**Task requirements**
Copy, word for word, the stretch of the passage on Emerson from "As an account of the Kantian" through "love and joy.".
Passage shown section start
It was Emerson, in his 1838 address to the Harvard Divinity School, who acknowledged that “the evils of the church that now is are manifest,” and asked, “What shall we do? I confess, all attempts to project and establish a Cultus with new rites and forms, seem to me vain. Faith makes us, and not we it, and faith makes its own forms.” The dean of American transcendentalism was not bemoaning the sort of yogic-quaker syncretism this very address unwittingly helped to usher in and legitimate, but rather the rise of a form of radical secularism as ersatz religion: “All attempts to contrive a system are as cold as the new worship introduced by the French to the goddess of Reason, — to-day, pasteboard and fillagree, and ending to-morrow in madness and murder.”

Now I am not convinced, with Emerson, that secular resistance to religion willy-nilly takes on the traits of religion with the inevitability of some Animal Farm-like determinism. But it is hard to see the temples de la Raison as anything other than a transplantation of secular preoccupations into the cultic shell that had organically grown up around religion and then been forcibly evacuated by the Revolution. And it is hard, also, not to prefer Emerson’s alternative: “Rather let the breath of new life be breathed by you through the forms already existing. For, if once you are alive, you shall find they shall become plastic and new. The remedy to their deformity is, first, soul, and second, soul, and evermore, soul. A whole popedom of forms, one pulsation of virtue can uplift and vivify.”

Have I yet adequately expressed how deep my admiration is for Ralph Waldo? I love his language; I love his Americanness. He is not at all American in the way that I and my people are American (when you are from Reno, Boston is already as ‘Oriental’ as Palestine was for Emerson), but man, is he American. I love his total lack of interest in buttressing his truth claims with arguments. Is Emerson, then, not a philosopher? He’s a truth-teller, anyway, and he understands of the truth he tells that it is entirely private and entirely universal at once:

[W]hilst the doors of the temple stand open, night and day, before every man, and the oracles of this truth cease never, it is guarded by one stern condition; this, namely; it is an intuition. It cannot be received at second hand. Truly speaking, it is not instruction, but provocation, that I can receive from another soul. What he announces, I must find true in me, or wholly reject; and on his word, or as his second, be he who he may, I can accept nothing.

Emerson is extremely eclectic and creative in the approach he takes to his guiding lights in the history of philosophy. He seems to think that Kant’s transcendental idealism is ‘transcendentalist’ in the sense of Vedanta, and that Kantian duty is something like an intuition of divine law. Thus he uses a sort of Kantian distinction between reason and understanding, but seems to think reason is something like faith or revelation:

[Jesus] said, in this jubilee of sublime emotion, ‘I am divine. Through me, God acts; through me, speaks. Would you see God, see me; or, see thee, when thou also thinkest as I now think.’ But what a distortion did his doctrine and memory suffer in the same, in the next, and the following ages! There is no doctrine of the Reason which will bear to be taught by the Understanding. The understanding caught this high chant from the poet’s lips, and said, in the next age, ‘This was Jehovah come down out of heaven. I will kill you, if you say he was a man.’

As an account of the Kantian distinction between reason and understanding, this fails miserably. As an account of the proper understanding of Christ, though, it transcends its era and joins up with the truth of the Gospels. For Emerson, Christ was so significant not because he was the son of God, but because he was the man who dared to say, ‘I am God’. And everyone is an inflection of God, for Emerson: a truth about our predicament that wells up in the experience of love and joy.
Passage shown section end
Data excerpt section start
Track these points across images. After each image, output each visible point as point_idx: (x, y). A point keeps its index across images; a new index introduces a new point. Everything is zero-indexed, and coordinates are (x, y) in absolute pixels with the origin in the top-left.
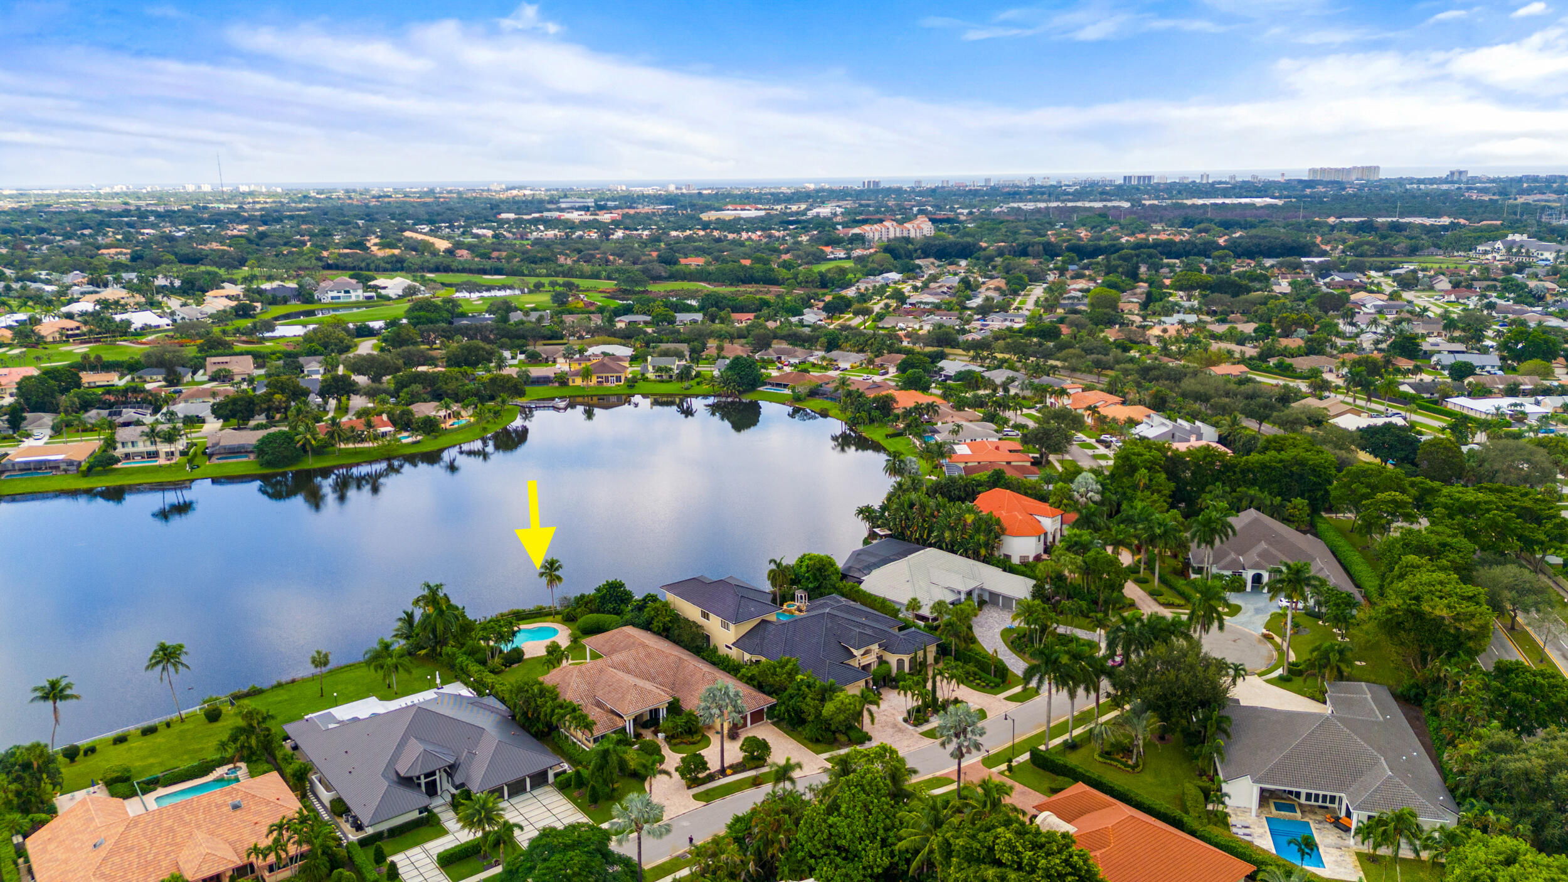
Data excerpt section end
**Written answer**
As an account of the Kantian distinction between reason and understanding, this fails miserably. As an account of the proper understanding of Christ, though, it transcends its era and joins up with the truth of the Gospels. For Emerson, Christ was so significant not because he was the son of God, but because he was the man who dared to say, ‘I am God’. And everyone is an inflection of God, for Emerson: a truth about our predicament that wells up in the experience of love and joy.